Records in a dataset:

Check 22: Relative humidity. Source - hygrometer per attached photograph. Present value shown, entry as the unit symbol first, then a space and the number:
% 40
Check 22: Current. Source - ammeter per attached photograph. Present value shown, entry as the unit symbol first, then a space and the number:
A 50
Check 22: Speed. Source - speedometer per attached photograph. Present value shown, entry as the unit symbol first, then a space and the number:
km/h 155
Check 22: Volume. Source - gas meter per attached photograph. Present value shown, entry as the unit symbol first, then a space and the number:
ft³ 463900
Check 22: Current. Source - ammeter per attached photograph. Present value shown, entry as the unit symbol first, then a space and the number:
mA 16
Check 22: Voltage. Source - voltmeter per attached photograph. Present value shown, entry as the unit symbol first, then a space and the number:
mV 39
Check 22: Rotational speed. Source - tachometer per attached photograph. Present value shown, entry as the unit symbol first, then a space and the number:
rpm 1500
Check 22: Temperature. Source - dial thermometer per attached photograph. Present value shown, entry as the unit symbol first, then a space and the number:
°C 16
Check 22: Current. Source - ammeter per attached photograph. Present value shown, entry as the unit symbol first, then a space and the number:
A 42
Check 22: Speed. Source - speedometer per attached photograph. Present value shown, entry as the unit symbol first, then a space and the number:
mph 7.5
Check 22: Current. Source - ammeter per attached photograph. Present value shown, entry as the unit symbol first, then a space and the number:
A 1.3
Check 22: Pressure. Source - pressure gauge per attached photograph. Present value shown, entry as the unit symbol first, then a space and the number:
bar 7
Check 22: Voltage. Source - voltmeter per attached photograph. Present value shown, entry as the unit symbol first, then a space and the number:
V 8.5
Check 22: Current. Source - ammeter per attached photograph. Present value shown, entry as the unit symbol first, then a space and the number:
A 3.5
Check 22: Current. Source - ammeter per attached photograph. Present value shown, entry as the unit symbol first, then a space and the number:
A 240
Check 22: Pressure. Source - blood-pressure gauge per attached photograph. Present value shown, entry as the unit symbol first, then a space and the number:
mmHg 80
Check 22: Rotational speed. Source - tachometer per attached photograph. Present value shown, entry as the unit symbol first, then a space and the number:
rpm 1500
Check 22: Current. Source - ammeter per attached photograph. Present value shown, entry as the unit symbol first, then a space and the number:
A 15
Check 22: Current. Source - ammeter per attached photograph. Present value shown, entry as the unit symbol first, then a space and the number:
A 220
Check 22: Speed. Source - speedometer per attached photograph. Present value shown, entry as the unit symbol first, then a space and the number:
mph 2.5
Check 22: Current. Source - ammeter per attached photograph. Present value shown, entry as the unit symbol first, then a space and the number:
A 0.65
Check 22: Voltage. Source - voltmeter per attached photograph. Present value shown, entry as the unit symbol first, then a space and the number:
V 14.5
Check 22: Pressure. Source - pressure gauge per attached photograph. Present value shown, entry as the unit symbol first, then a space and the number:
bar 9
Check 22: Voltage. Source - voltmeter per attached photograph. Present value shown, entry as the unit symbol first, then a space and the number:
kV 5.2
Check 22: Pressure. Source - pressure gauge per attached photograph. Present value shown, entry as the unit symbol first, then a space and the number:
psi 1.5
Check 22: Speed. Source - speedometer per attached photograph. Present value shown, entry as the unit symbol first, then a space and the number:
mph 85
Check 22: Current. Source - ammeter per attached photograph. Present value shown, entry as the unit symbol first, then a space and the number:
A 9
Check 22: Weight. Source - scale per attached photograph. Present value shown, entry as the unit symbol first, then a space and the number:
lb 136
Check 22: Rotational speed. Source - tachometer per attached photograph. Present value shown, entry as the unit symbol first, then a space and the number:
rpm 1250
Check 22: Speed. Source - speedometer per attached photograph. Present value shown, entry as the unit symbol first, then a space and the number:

Assigned task: Select every line of the material above that contains the string "Volume", and copy each such line in full. Case counts.

Response box:
Check 22: Volume. Source - gas meter per attached photograph. Present value shown, entry as the unit symbol first, then a space and the number:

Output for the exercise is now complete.